To obtain maximum efficiency and faster action, the best time to apply lime to the lawn is when the soil is being prepared for planting. This applies to the sub-soil as well as the topsoil because lime moves very slowly through the soil. Research has shown that it it takes up to two years for lime to move two two inches through the soil.

Applications of lime on established lawns may be made at any time of the year, the most favorable time of the year being fall, winter, or early spring, in that order. If applied when the soil is too wet, it is difficult to obtain an even distribution. If heavy equipment is needed to spread the lime, make the application on level areas when the ground is frozen. Less damage is made to the soil and grass under these conditions. Alternate freezing and thawing and early spring showers hasten its penetration into the soil.

Lime must be spread evenly over the entire area because it does not move horizontally. The use of a spreader insures a better distribution and permits the lime to be placed next to flower beds or in close proximity to acid-loving plants.
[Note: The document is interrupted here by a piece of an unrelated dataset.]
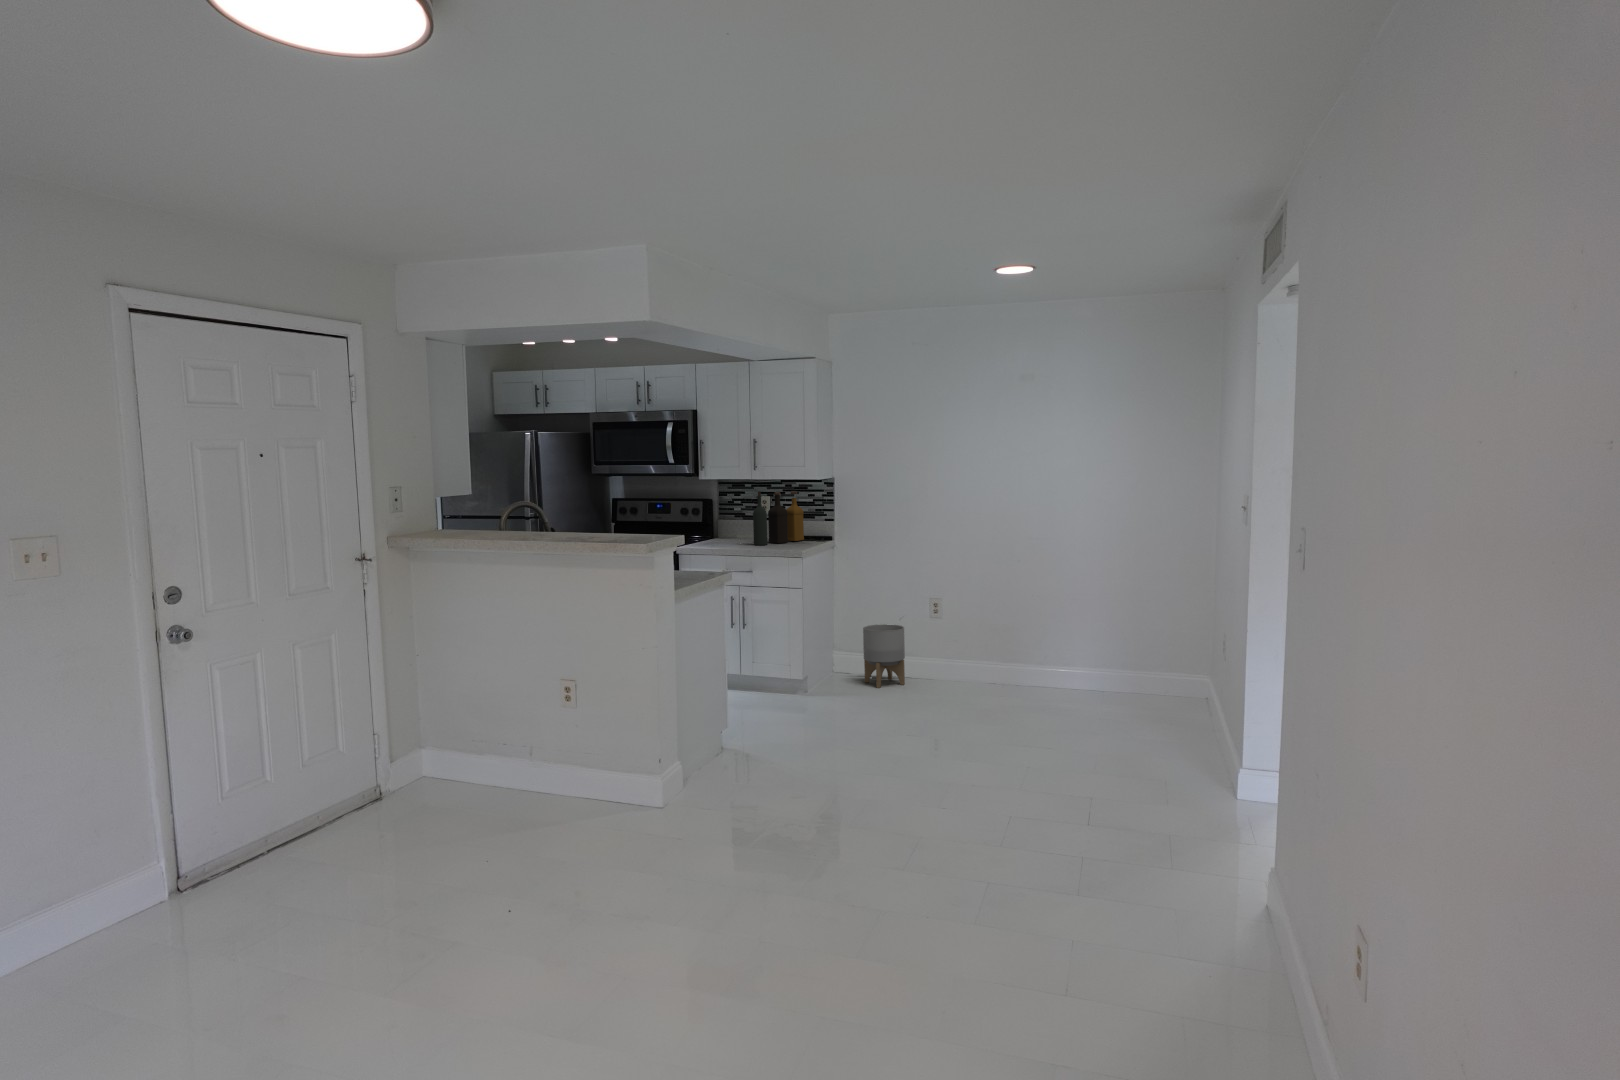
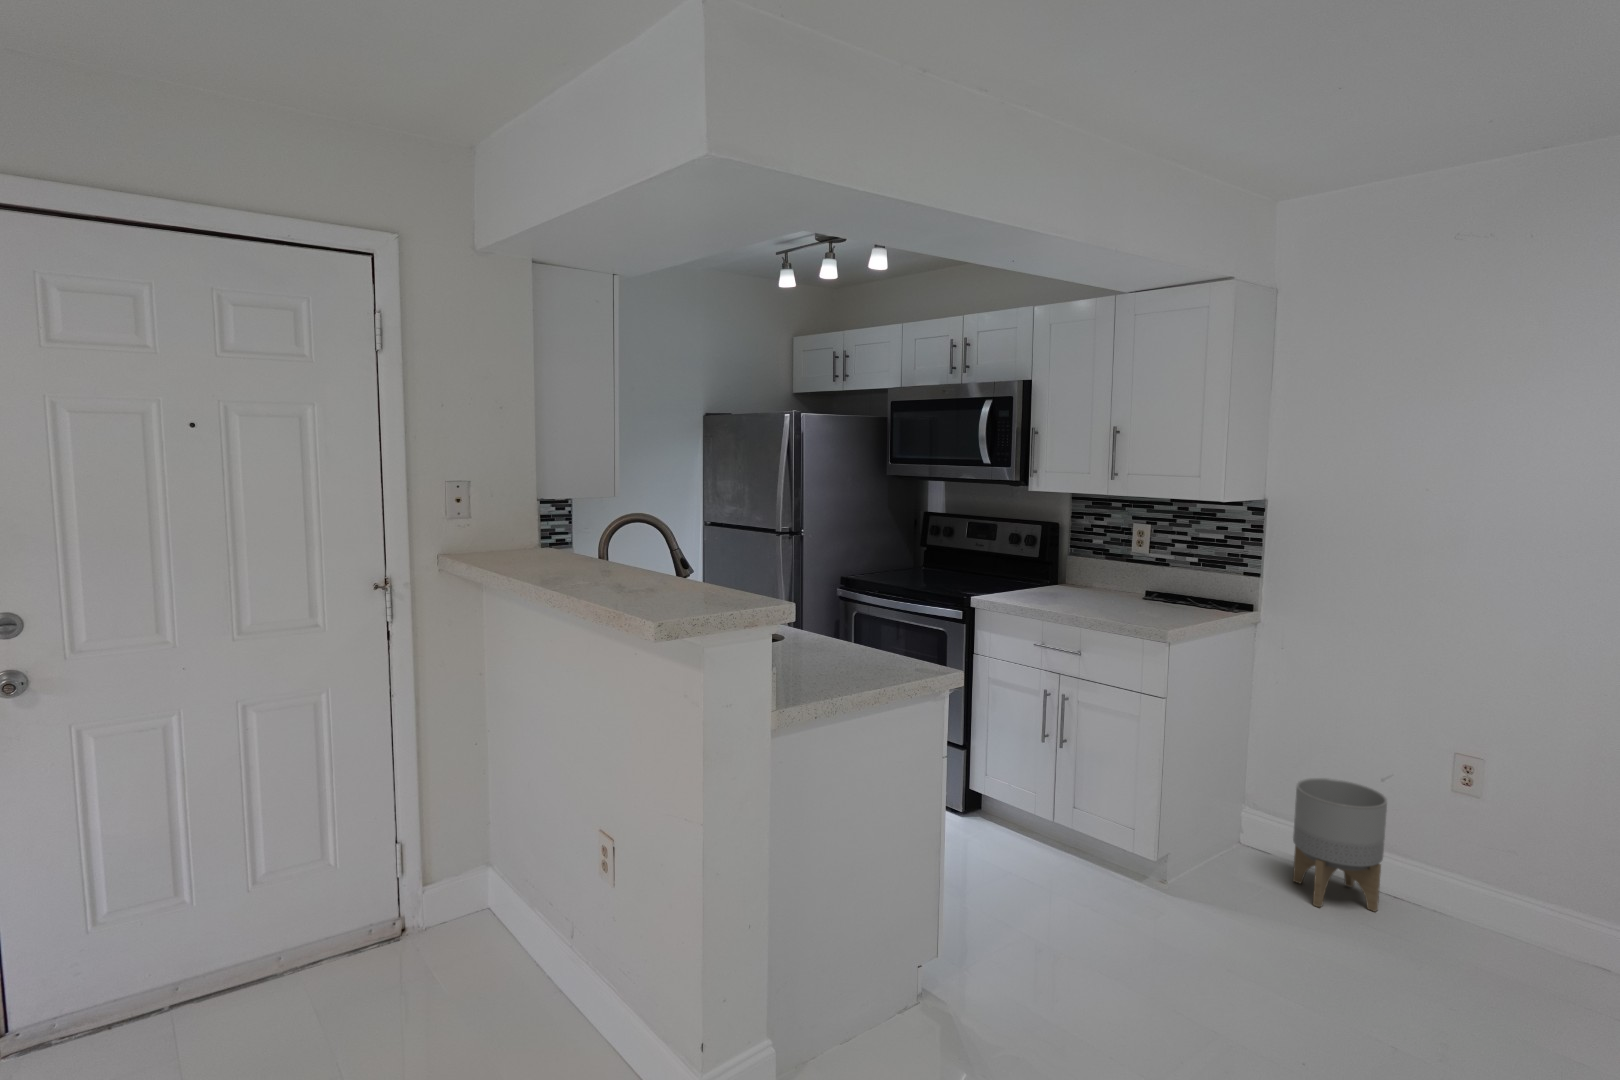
bottle: present [753,491,804,545] -> none [1098,519,1201,611]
Pelleted lime is now available at most garden centers. Pelleted lime costs a little more but has several advantages in that it goes through a spreader more easily; may be spread by hand without being covered by dust; dust does not drift or blow into areas where lime is not wanted; eliminates such problems as tracking lime onto patios, etc. or into the house; and is easier to clean up if the bag is broken.

Rate of Application

The amount of lime required will vary with the degree of acidity, the soil type and the kind of lime material. Light, sandy soils require less lime than soils high in silt and clay. It is always a good practice to have the soil tested to determine the amount and kind of lime required. Soil test mailers and sampling instructions are available from County Extension offices.
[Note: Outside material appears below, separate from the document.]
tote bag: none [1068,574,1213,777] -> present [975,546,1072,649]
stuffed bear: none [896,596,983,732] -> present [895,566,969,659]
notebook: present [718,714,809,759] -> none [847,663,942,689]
Liming the lawn is an important part of good maintenance and should be included in the schedule. However, many enthusiastic gardeners are apt to over-lime. Generally, applications of lime should only be made every three to five years. Soil tests will aid the homeowner in determining the exact applications to be made. Single applications of over 150 pounds of lime per 1,000 square feet (three tons per acre) are not recommended. If over 150 pounds per 1,000 square feet are needed, apply half one year and the remaining half two to three years later, after rechecking the soil pH.

It should be remembered that too much lime can be as damaging to lawn grasses as the lack of lime. Also, lime is not a cure-all to all lawn maladies but an ingredient which can correct soil acidity, thus creating favorable conditions for other factors to occur which develop favorable conditions in soil for lawn grasses. It is important that homeowners know that lime is necessary and how much is needed so that they can make the proper application for the first step toward a healthy lawn.